== The records ==
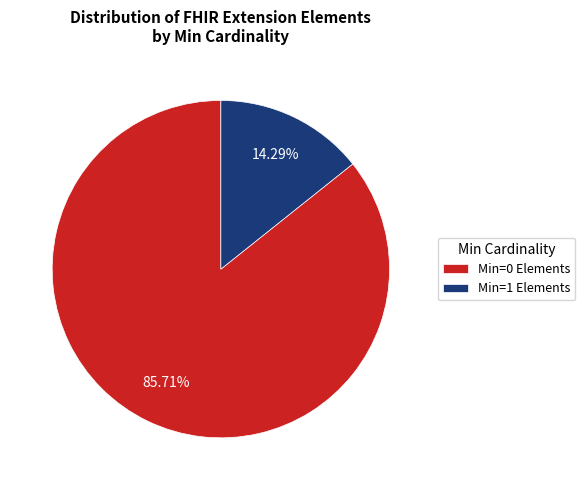

What is the ratio of the value at Min=0 Elements to the value at Min=1 Elements?

6.0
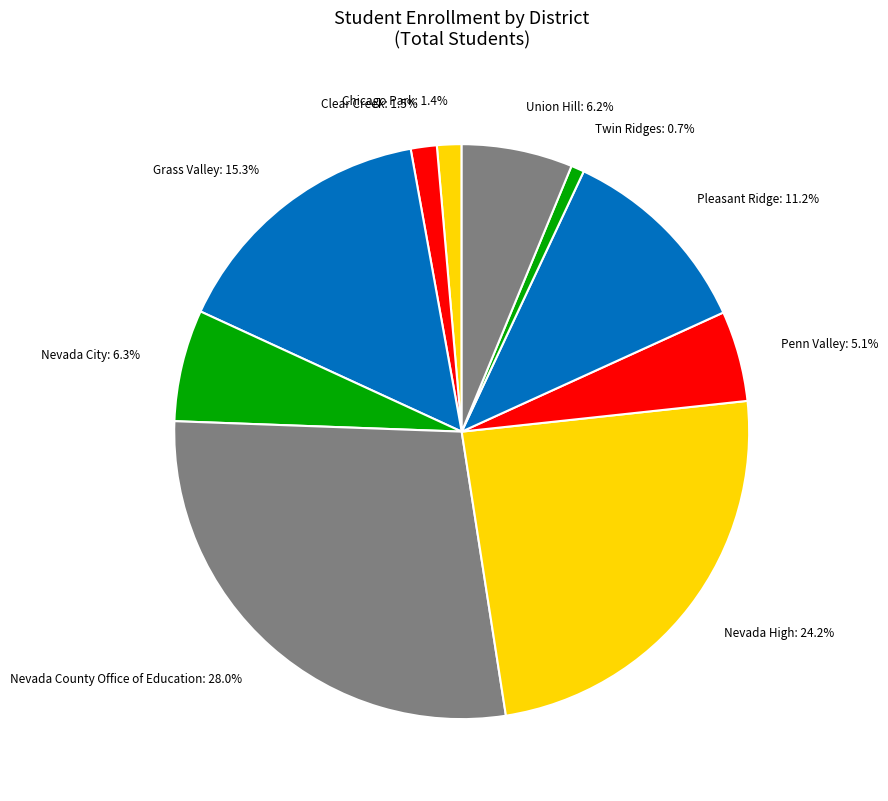

To the nearest percent, what is the difference between the largest and smallest slice percentages?

27%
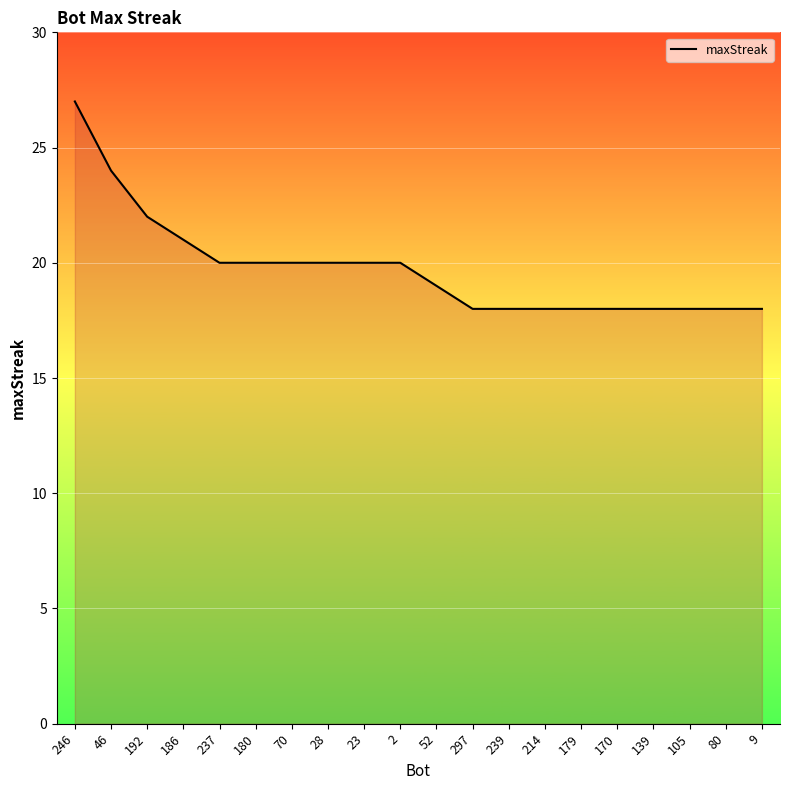

How many lines are shown in the chart?

1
===
:: Your assignment ::
State how many lines of the records above contain the word "largest". Give only the number.

:: Final answer ::
1